In an optimal currency are the different components will react to interest rate changes the same way. But if we've got largely variable rate mortgages and other places have largely fixed rate then they won't react in the same manner. A change in rates will affect, for us, all paying a mortgage, for others only those considering new ones. Our reaction will thus be of greater amplitude.

Some new research on this more generally:

Business-cycle synchronisation is a key criterion for optimum currency areas. The standard argument is that membership in a common currency area becomes costly for any country whose national cycle diverges significantly from the common cycle.

We find that for most EMU member countries there is a tight correlation between the national cycle and the common cycle. At first sight it thus appears that, with the exception of Greece (and possibly Portugal), the standard optimum currency area criterion is fulfilled. But our key argument is that it is not sufficient to look at correlation patterns.
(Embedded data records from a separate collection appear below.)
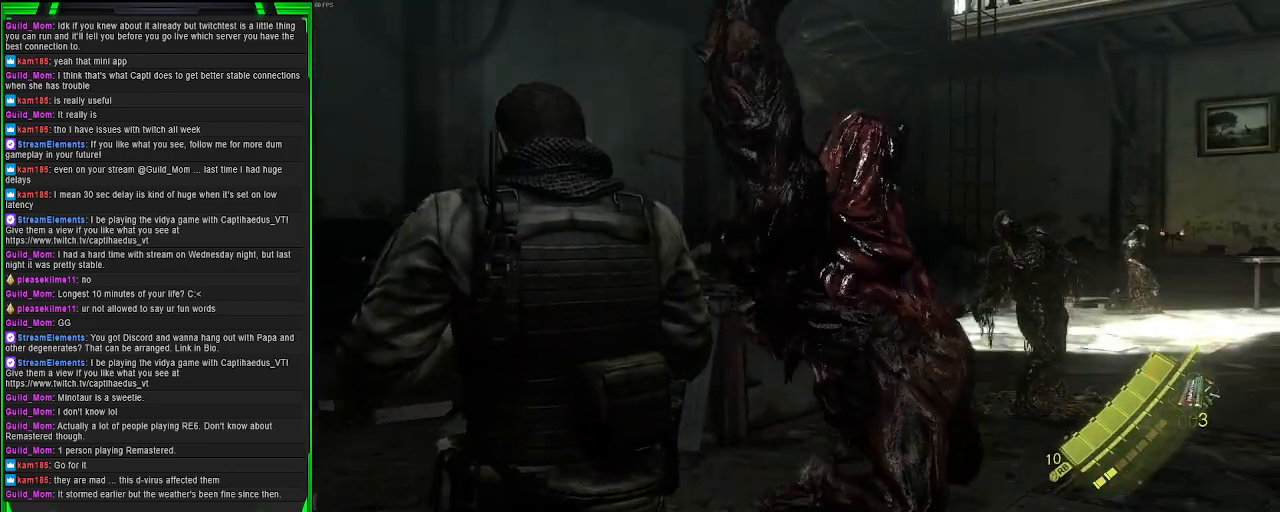
{"buttons": [], "left_stick": "center", "right_stick": "center", "events": []}
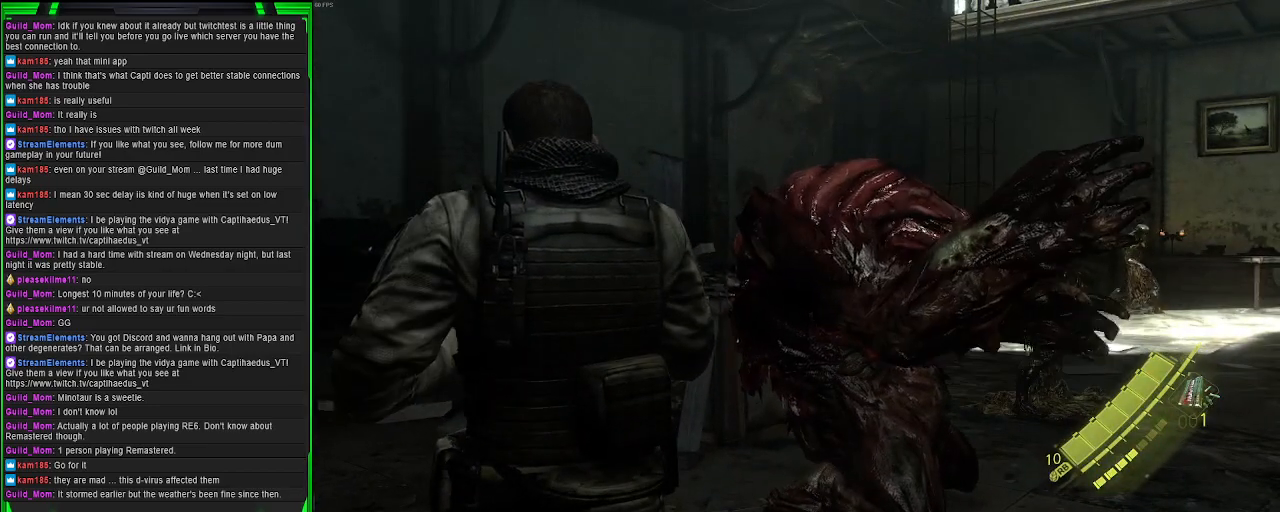
{"buttons": [], "left_stick": "center", "right_stick": "right", "events": [[383, "right_stick", "right"]]}
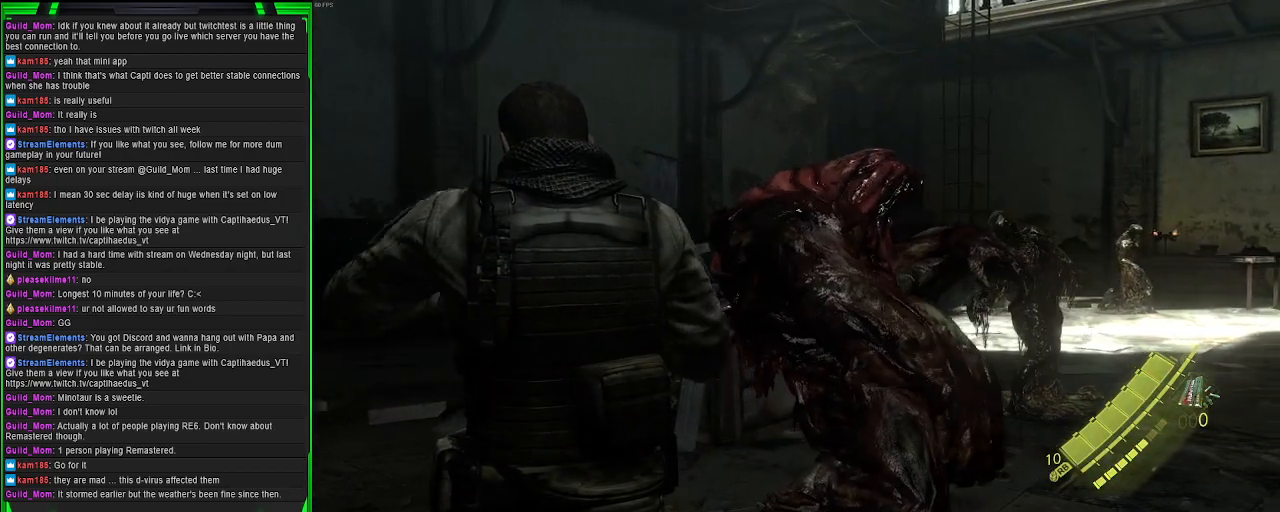
{"buttons": [], "left_stick": "center", "right_stick": "center", "events": [[250, "right_stick", "center"]]}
Countries that share the same business cycle might nevertheless experience quite different cyclical positions, and thus require a different monetary policy stance if the amplitude of the cycle is very different. We indeed find large systematic differences in the amplitude of national cycles and the degree to which the national cycle reacts to the common one, with many countries registering a ‘beta’ that is significantly different from one.

The practical conclusion for the Eurozone is that the main problem for the ECB might not be a de-synchronisation of cycles, for example between the core and the periphery. Instead, a more relevant problem in practice might be that individual countries have cycles that are tightly correlated, but of very different amplitudes, thus requiring at times a different monetary policy stance at the peak than at the trough. The more general conclusion is that a high degree of correlation is not a sufficient optimum currency area criterion. Having a beta that is close to one is equally important.

As it turns out, nor should anyone else have joined the euro either.